As I mentioned in my last newsletter there was another one brewing. This is it. This probably hasn't been the easiest newsletter to read. Forgive my bluntness and honesty.

I was prompted to write it because of a morning conversation with my late wife's brother Ed. His openness and willingness to have the hard conversation encouraged me. And then my Bible reading this morning in Revelation 3:1b-4 hit me between the eyes. One of the letters to the seven churches that opens John's dream revelation goes this way in "The Message:"

“I see right through your work. You have a reputation for vigor and zest, but you’re dead, stone-dead.

Up on your feet! Take a deep breath! Maybe there’s life in you yet. But I wouldn’t know it by looking at your busywork; nothing of God’s work has been completed. Your condition is desperate.

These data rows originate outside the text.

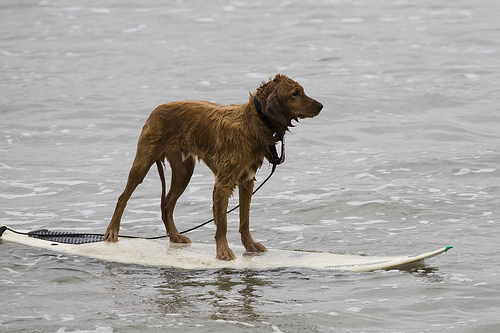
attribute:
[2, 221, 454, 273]
surfboard — long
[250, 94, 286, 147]
dog collar — black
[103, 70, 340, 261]
dog — brown, leg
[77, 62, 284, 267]
dog — wet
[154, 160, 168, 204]
tail — wet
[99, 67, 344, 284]
dog — wet 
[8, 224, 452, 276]
surfboard — white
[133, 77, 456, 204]
dog — wet, brown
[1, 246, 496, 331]
water — calm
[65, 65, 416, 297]
dog —  brown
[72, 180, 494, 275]
surfboard — white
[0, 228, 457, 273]
surfboard — white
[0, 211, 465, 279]
board — surf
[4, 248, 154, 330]
water — smooth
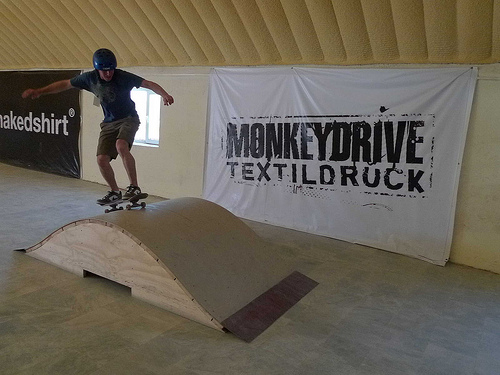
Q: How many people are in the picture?
A: One.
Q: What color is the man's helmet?
A: Blue.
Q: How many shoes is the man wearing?
A: Two.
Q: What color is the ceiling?
A: Yellow.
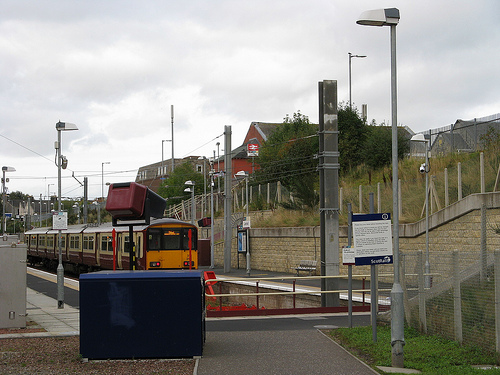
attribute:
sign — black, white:
[350, 212, 394, 266]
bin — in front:
[69, 261, 231, 369]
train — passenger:
[38, 224, 201, 280]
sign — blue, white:
[325, 210, 457, 273]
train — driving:
[15, 217, 200, 279]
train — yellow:
[16, 213, 200, 274]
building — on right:
[229, 116, 420, 180]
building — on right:
[412, 117, 498, 144]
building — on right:
[128, 157, 209, 202]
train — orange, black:
[5, 217, 199, 285]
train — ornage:
[18, 150, 240, 313]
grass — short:
[330, 324, 495, 370]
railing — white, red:
[206, 273, 389, 316]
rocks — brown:
[0, 328, 193, 373]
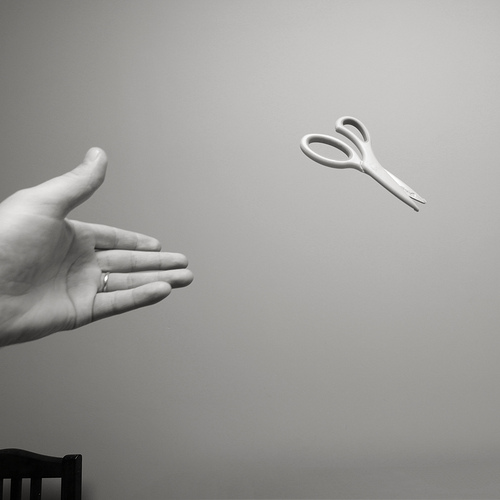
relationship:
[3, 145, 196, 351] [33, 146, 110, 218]
hand has thumb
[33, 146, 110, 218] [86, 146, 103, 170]
thumb has nail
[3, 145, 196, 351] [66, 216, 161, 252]
hand has finger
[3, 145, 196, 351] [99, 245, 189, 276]
hand has finger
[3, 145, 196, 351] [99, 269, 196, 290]
hand has finger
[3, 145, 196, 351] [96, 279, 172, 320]
hand has finger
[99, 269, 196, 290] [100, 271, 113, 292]
finger wearing a ring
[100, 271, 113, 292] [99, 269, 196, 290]
ring on finger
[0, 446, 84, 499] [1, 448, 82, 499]
chair has a back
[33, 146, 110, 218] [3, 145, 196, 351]
thumb on hand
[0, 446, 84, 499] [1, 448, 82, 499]
chair has back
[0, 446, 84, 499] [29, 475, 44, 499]
chair has rung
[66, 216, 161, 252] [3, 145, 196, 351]
finger on hand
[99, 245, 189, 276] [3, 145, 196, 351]
finger on hand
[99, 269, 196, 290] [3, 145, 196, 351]
finger on hand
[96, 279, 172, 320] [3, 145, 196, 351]
finger on hand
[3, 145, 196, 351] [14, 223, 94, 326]
hand has palm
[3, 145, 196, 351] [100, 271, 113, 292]
hand wears ring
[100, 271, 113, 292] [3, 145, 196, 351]
ring on hand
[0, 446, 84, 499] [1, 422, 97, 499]
chair in corner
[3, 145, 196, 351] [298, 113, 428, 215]
hand throws scissors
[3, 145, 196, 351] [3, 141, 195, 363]
hand belongs to person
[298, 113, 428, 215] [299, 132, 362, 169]
scissors have handle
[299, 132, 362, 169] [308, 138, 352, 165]
handle has hole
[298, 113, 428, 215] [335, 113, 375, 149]
scissors have handle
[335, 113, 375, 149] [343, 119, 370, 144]
handle has hole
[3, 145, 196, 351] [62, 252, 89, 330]
hand has line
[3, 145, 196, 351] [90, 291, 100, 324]
hand has line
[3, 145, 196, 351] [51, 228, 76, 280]
hand has line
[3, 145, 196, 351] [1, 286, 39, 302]
hand has line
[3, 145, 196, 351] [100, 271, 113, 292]
hand wearing ring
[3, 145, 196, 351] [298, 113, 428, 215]
hand throwing scissors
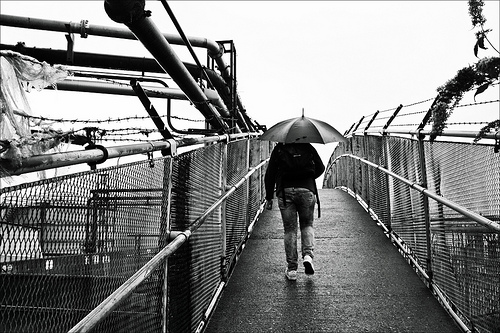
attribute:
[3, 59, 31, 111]
plastic — ripped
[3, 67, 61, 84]
plastic — ripped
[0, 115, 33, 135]
plastic — ripped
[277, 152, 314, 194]
jacket — black 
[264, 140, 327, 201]
sweater — black 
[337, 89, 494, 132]
barbed wire — barbed 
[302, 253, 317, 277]
shoe — white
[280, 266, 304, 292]
white shoe — white 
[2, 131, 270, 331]
fence — chain link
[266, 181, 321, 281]
black jeans — black 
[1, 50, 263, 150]
barbed wire — barbed 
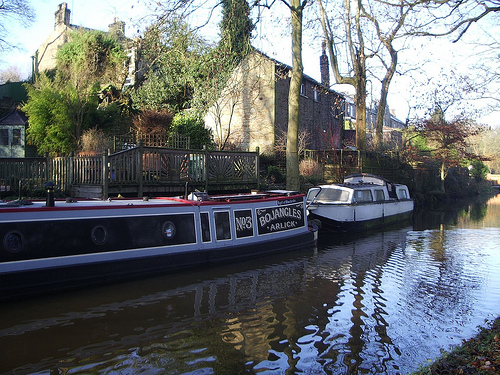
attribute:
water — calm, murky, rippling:
[2, 180, 497, 372]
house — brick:
[205, 35, 355, 157]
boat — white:
[304, 163, 419, 236]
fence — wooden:
[55, 151, 253, 185]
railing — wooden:
[4, 145, 261, 188]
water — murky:
[302, 253, 484, 374]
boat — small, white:
[303, 178, 418, 224]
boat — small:
[300, 171, 414, 233]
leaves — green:
[132, 37, 205, 111]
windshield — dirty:
[305, 189, 349, 204]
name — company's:
[226, 202, 306, 235]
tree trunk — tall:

Think of the gift you once had in your hands, the Message you heard with your ears—grasp it again and turn back to God.

If you pull the covers back over your head and sleep on, oblivious to God, I’ll return when you least expect it, break into your life like a thief in the night."

I raised the question earlier, what does God require of me? Here he clearly calls me to His Message. That His forgiveness for all the wrong that I do is to empower me to pass that Message on. When people praise me for my positive attitude, for my empathy, for my boldness all I can do is point silently to the God who has given me these gifts.

Pray for me as I await the results of this next scan.